If you are lucky enough to have an Afghan friend, though, you may be treated to a feast at home, prepared with no regard for expense, effort and time.
Nargis Ghyasi of Garden Grove was up at 4 a.m. to cook so much food that she would struggle to find room for all of it on her table, and that's not counting a separate display of desserts, fruits and drinks.
It's not unfair to describe a meal that only her friends could eat, because this may change. Ghyasi says she's serious about catering, and this could have been a practice run.
Afghan food is new to me, but some things were familiar, although prepared differently from what I have seen. One is do piaza, which In India describes a dish with two styles of onion. For the Afghan version, Ghyasi paired beef with raw onions marinated in vinegar and sautéed onions with tomato. In the center she placed boiled beans.
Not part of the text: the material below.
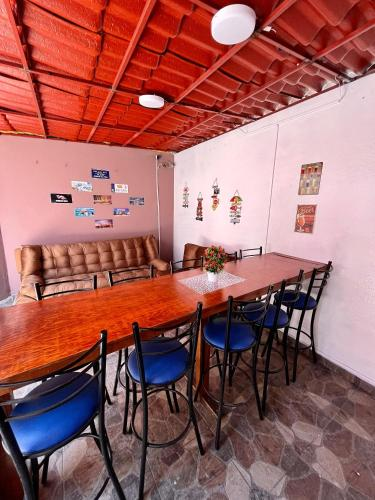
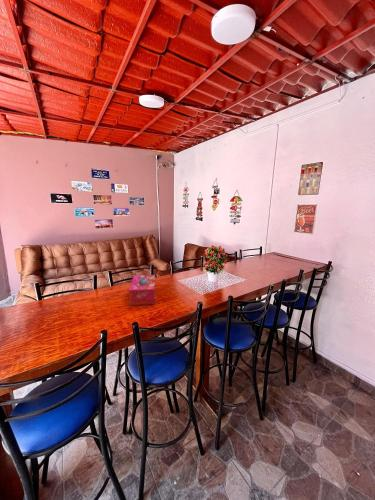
+ tissue box [128,274,156,306]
Turkey's tiny manti became bigger mantu (above) that Ghyasi filled with chicken and vegetables. Turkish manti are boiled. Ghyasi steamed hers, then dressed them with yogurt, tomato, black pepper and mint.
Because turmeric is considered healthy, Ghyasi had put it in almost every dish. You can tell when turmeric is present even if you don't taste or see it. The telltale sign is a trace of yellow in the juices left on the plate. This is what revealed the turmeric in Ghyasi's spinach with mushrooms. Can you see it at the edge of the plate?
Another vegetable was borani banjan, eggplant so rich it seemed buttery, although butter was not part of the dish. Ghyasi said all she did was slice the eggplant and bake it with tomato sauce and garlic. It's in the foreground in the photo above.
Instead of plain rice, she had made Afghanistan's spectacular qabuli pulao (above). Starting with a layer of lamb on the platter, she added a generous mound of basmati rice and then carrot strands, raisins and nuts, which she had sautéed in oil and sprinkled with sugar and cardamom. Saffron and cumin added their fragrances too. Sweet and savory, the pulao was stunning.
There were also salads, including one that Ghyasi had made and an orzo salad brought by a friend.
Because Valentine's Day is coming up, she had traced hearts onto this saffron-flavored rice pudding. There were also a fruit platter and a cake. And a guest had brought a Lebanese rice pudding called mowgli, topped with nuts and flavored with ground caraway and cinnamon.
It took hours to eat so much, and the conversation went on until midnight, fueled by tea served Middle Eastern style in glass cups. Ghyasi had prepared all this without help and was planning another dinner for friends in a couple of days. That's how inexhaustible Afghan hospitality can be.